*** Begin section ***

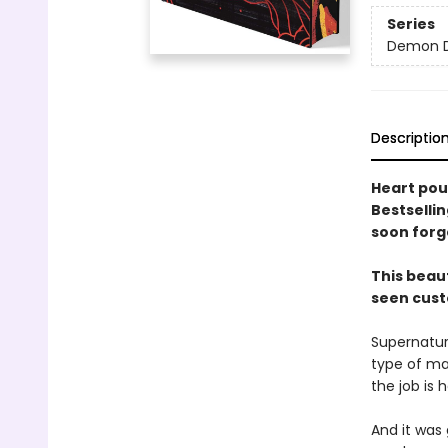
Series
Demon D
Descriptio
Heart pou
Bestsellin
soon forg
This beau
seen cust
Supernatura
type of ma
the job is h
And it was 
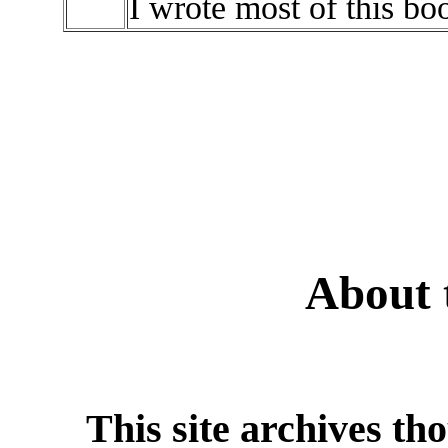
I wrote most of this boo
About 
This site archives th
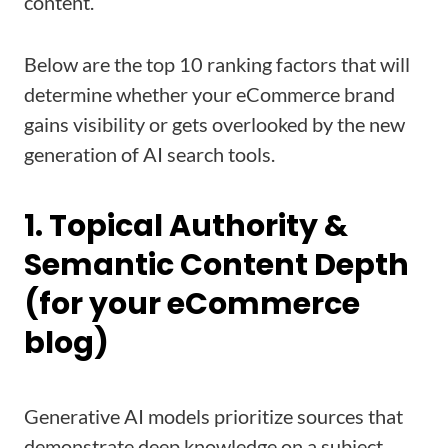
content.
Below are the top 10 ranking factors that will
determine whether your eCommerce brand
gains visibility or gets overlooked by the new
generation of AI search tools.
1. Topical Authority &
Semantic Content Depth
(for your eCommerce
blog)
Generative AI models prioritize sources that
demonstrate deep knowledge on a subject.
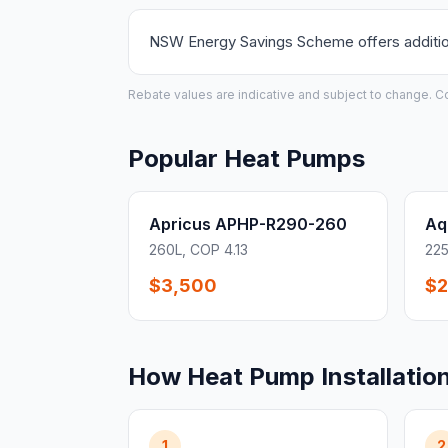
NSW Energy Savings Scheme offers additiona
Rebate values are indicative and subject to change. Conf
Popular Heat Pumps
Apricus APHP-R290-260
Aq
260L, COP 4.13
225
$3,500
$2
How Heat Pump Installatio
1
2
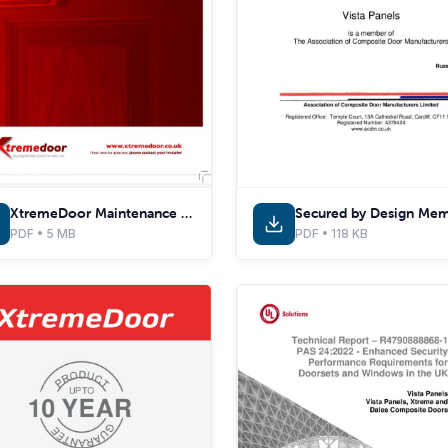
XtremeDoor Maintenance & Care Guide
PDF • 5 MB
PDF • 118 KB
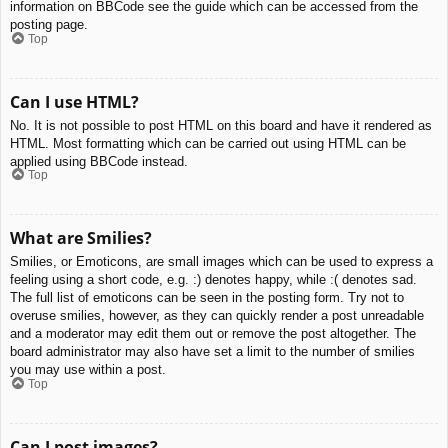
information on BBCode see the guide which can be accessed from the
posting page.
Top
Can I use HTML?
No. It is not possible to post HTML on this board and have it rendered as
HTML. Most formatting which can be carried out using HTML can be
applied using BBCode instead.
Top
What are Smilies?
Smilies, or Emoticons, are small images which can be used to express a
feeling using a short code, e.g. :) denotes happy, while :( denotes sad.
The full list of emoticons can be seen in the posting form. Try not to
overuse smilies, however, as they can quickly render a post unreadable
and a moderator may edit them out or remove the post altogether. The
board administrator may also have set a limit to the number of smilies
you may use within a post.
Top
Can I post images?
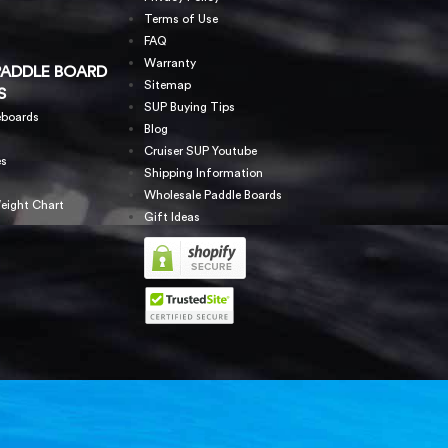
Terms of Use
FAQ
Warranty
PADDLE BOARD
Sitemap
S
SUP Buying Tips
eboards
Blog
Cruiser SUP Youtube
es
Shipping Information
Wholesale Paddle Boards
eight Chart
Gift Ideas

*** End section ***

**Task description:** From the records above, pull out every line containing the word "that".

**Written solution:**
Below are the top 10 ranking factors that will
Generative AI models prioritize sources that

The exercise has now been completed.